Snow Leopard is entirely right in emphasising the high quality of these early Lumière films and their continuing interest today. There is certainly no "pointing of the camera" at anything and everything. Quite the opposite. The films are quite obviously carefully planned and organised.
Although it is true that many of these films made by Louis Lumière himself have a "home movies" element; the two little girls are cousins, the daughters in one case of Louis himself, in the other of his brother Auguste, they are not "documentaries". They are not even in any meaningful sense "actualities" (this term is in any case a false one, a mistranslation of the French "actualités" which means newsreel films).
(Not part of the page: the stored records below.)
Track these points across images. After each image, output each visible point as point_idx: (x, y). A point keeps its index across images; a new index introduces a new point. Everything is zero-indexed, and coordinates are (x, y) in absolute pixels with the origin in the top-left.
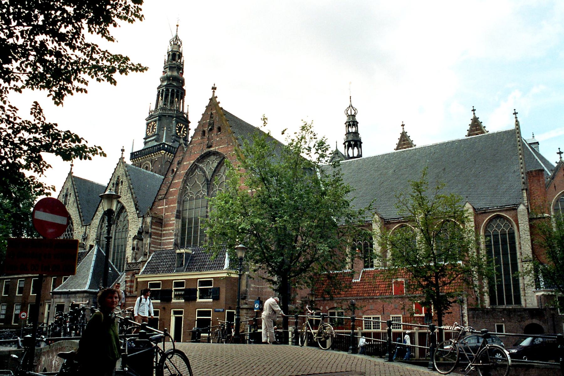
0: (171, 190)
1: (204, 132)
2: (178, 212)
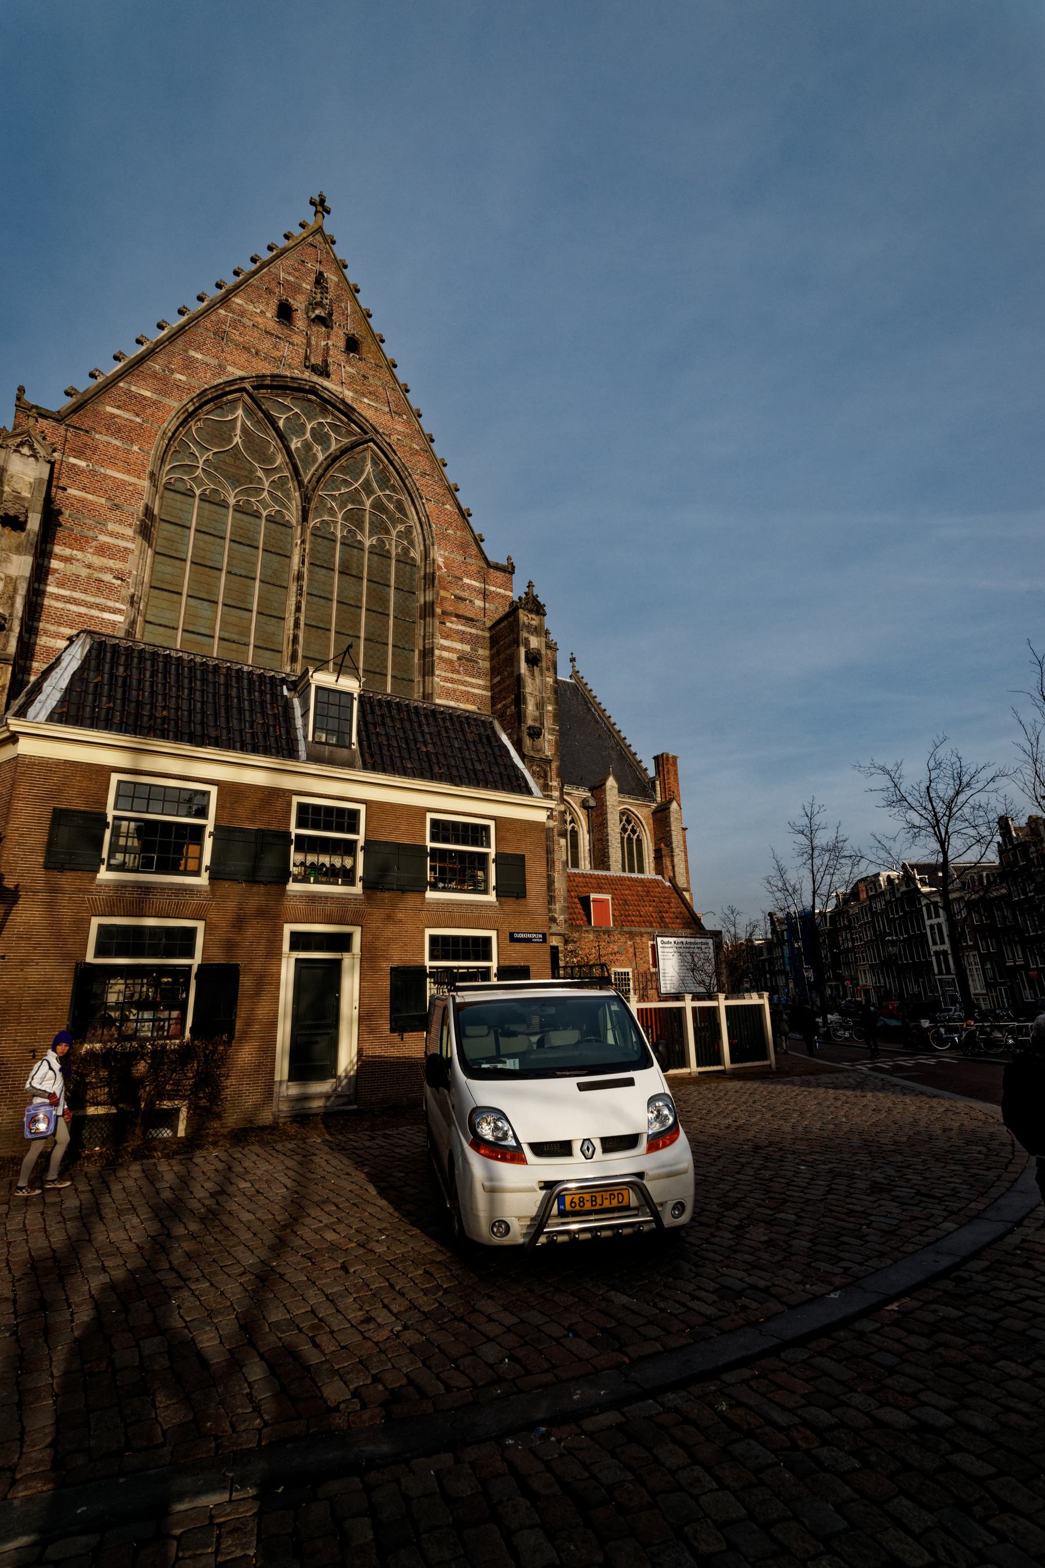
0: (109, 409)
1: (285, 313)
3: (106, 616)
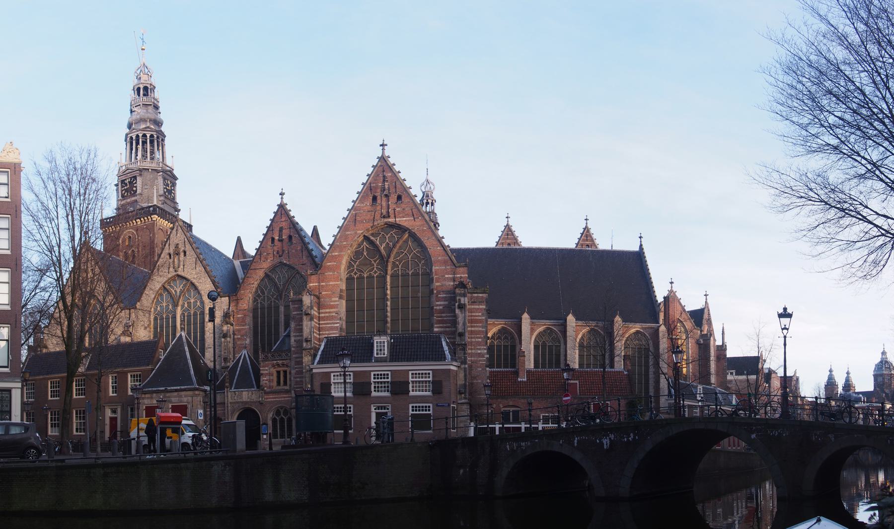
2: (341, 291)
3: (335, 325)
They are "composed views" and develop tropes that are at the origin both of the later documentary and of the narrative film. This is a good example for there is a clear effort to give the film a narrative feel.
It was a popular film. The first know showing was in London on the 7th March 1896, just after the Lumière arrival there at the Empire Theatre and it was almost immediately copied by the Lumière's British rival, R. W. Paul, in a film called The Twins' Tea-party (clearly a staged film and neither home-movie nor "actuality"). Unlike the genuine actuality, the news-films (they were actually called "topicalities" in English), which were reported limited to a particular time and place and made for quite different purposes, the "composed view" could always be copied and remade in this way.
Many of the Lumière composed views (think of the workers exiting from a factory or the arrival of a train in a station) became classic visual tropes that reappear constantly as elements of films throughout the history of cinema.